Die "Blood Quantum Laws" sind teilweise heute noch geltende Gesetze in den USA, Kanada und einigen anderen ehemaligen Kolonien, die den prozentualen Anteil indigenen Blutes und den Stammbaum eines Menschen als Parameter nutzen, um seinen Stand in einer Gesellschaft bzw. einem Stamm festzulegen. Dieser Parameter wirkt sich nicht nur auf die potenzielle offizielle Aufnahme in den Stamm, z.B. bei den Navajo, aus, sondern auch inoffiziell und vor allem meist illegal auf viele verschiedene andere soziale Faktoren wie Kreditwürdigkeit, Reisefreiheit, Bildung, Karriere und Familiengründung. Diese recht unrühmliche Praxis, die einst von Siedlern und deren Autoritäten zu Eindämmung "indianischen Blutes" in ihren eigenen Gemeinden missbraucht wurde, gibt die Grundthematik des 2019 entstandenen kanadischen Zombiefilms "Blood Quantum" von Regisseur Jeff Barnaby vor, welcher sich zuvor bereits mit dem Kurzfilm "File under Miscellaneous" und seinem Spielfilmdebüt "Rhymes for young Ghouls" einen gewissen Ruf erarbeitet hat, auch mal unbequeme Missstände aufzuzeigen und kritische Töne anzuschlagen.
Quebec, Kanada 1981, der pensionierte Polizist Gisigu macht beim Fischen eine unheimliche Entdeckung: Die ausgeweideten Fische fangen plötzlich an, wieder zu zappeln, ein totgeglaubter Hund erwacht zu neuem Leben und ein Insasse in der Ausnüchterungszelle der örtlichen Polizeistation verfällt offensichtlich dem Wahnsinn und wird zur reißenden Bestie. Die Zombieapokalypse steht vor der Tür und für die Famile von Sherrif Traylor geht es plötzlich ums nackte Überleben…

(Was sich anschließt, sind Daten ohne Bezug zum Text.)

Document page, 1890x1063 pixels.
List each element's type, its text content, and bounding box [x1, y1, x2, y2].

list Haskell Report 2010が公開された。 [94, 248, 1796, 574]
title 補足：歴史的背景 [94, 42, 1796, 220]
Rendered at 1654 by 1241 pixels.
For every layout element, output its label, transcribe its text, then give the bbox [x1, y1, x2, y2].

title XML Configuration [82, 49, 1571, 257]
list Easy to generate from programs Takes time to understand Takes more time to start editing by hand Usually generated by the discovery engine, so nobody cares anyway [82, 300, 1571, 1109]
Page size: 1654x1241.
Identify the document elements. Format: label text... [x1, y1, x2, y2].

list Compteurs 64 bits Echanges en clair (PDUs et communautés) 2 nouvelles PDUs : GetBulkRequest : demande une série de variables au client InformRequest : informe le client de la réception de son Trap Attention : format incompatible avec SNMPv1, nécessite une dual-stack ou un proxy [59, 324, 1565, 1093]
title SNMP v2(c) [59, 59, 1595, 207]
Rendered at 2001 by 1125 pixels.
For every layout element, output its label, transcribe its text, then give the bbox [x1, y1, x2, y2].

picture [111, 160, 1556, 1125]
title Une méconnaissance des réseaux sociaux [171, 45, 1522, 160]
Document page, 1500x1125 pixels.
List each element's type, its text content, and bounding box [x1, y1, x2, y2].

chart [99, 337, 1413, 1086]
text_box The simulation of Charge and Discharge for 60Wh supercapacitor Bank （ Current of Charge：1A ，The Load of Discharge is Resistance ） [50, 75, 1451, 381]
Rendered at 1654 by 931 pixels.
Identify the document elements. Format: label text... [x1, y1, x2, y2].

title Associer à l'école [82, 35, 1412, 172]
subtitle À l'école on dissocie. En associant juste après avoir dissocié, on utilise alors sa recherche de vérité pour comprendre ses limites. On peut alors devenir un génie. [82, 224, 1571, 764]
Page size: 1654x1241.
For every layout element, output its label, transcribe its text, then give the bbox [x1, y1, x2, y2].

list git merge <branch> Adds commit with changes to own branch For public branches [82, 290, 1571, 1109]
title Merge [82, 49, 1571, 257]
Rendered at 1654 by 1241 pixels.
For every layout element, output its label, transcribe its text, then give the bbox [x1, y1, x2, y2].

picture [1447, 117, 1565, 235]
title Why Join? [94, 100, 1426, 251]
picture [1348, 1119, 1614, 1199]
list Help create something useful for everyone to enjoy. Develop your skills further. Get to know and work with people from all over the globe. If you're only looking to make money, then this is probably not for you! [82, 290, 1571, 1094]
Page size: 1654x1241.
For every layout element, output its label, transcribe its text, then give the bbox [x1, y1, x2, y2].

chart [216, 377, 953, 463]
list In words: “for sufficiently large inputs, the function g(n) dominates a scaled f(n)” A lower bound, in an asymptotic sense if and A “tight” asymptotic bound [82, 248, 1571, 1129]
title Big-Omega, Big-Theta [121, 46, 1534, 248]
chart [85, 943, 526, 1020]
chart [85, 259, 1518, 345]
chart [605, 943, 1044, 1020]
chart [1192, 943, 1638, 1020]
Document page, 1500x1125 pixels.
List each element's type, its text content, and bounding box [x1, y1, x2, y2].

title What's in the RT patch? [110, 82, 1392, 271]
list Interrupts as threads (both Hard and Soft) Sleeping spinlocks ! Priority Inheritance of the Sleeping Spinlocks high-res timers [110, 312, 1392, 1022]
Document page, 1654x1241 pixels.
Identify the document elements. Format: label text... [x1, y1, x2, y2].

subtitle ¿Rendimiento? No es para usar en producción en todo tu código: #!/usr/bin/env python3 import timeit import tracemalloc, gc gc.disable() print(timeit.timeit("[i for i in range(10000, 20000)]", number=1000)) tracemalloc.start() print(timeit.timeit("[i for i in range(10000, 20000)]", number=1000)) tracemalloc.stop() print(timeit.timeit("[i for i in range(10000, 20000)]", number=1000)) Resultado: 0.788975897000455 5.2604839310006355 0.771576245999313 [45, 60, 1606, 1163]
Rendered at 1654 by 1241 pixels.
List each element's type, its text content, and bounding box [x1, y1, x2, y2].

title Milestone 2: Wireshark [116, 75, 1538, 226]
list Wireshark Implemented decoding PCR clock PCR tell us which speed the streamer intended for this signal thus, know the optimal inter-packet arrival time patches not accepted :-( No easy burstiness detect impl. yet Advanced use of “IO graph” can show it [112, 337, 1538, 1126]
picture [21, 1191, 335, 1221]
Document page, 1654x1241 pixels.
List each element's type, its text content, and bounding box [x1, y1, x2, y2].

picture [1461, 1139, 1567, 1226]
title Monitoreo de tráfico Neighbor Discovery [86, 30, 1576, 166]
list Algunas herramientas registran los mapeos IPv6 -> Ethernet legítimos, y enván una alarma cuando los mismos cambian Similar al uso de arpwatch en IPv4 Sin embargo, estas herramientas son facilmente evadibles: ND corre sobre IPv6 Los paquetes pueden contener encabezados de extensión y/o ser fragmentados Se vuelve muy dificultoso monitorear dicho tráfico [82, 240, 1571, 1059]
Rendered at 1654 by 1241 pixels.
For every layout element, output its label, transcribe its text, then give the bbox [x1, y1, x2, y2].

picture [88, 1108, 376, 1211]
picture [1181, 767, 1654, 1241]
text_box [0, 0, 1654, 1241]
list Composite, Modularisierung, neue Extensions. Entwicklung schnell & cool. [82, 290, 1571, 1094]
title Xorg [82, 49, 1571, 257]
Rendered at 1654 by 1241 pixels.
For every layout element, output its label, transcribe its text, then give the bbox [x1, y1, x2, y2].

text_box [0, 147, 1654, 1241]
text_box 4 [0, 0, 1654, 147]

Die Geschichte, ebenfalls von Barnaby geschrieben, spielt im fiktiven Red-Crow Reservat und der ebenfalls fiktiven kanadischen Kleinstadt Hollarbaster, die beide nur durch eine Brücke miteinander verbunden bzw. voneinander getrennt sind. Als reales Vorbild, sowohl für den Ort der Handlung als auch die Ereignisse an sich, diente Barnaby, der selbst dem Stamm der Mi'kmaq zugehörig ist, das Listuguj-Reservat, wo im Jahr 1981 die Behörden der Provinz Quebec mehrere kontroverse Razzien und Verhaftungen durchführten, da sie der Auffassung waren, die dort lebende indianische Bevölkerung würde den angrenzenden Städten die Fischfangrechte streitig machen wollen. All diesen Konflikten, dem offenen Rassismus und den sozialen Missständen eine Zombieapokalypse als Katalysator für die Story angedeihen zu lassen ist vielleicht übertrieben, aber mutig und konsequent umgesetzt. Im ersten Akt bekommt der Zuschauer einen guten Eindruck davon, wie sich die beiden Welten auf der jeweils anderen Seite des Flusses voneinander unterscheiden. Dabei werden möglichst wenige Klischees bemüht, was angenehm ist. Allerdings muss man auch sagen, dass sich die Einführung einiger Protagonisten im Gegensatz dazu ein wenig holprig anfühlt und die Intensität der Story auf wackeligen Beinen dastehen lässt, z.B. wenn man Zeuge wird, wie jemand auf die oberen Stahlträger der besagten Brücke klettert und von dort einer arglosen Omi auf die Windschutzscheibe kackt. Solche überbetont lockeren, teilweise comichaften Momente erlebt man im Verlauf der sonst eigentlich bodenständigen und kritischen Handlung immer wieder, was wahrscheinlich als Kontrast sonst auch ganz gut funktioniert, dem einen oder anderen aber auch sauer aufstoßen könnte. Nach der Einleitung, die gut ein Drittel des Films in Anspruch nimmt, kommt aber erst der eigentliche Coup, der "Blood Quantum“ so großartig macht. Der Konflikt zwischen dem Red-Crow Stamm, dessen Mitglieder aufgrund ihrer indigenen Blutlinie immun gegen das Zombievirus sind, und den Überlebenden der Stadt Hollarbaster, die Zuflucht im Reservat suchen wollen. Mehr sei dann aber auch nicht mehr vorweggenommen.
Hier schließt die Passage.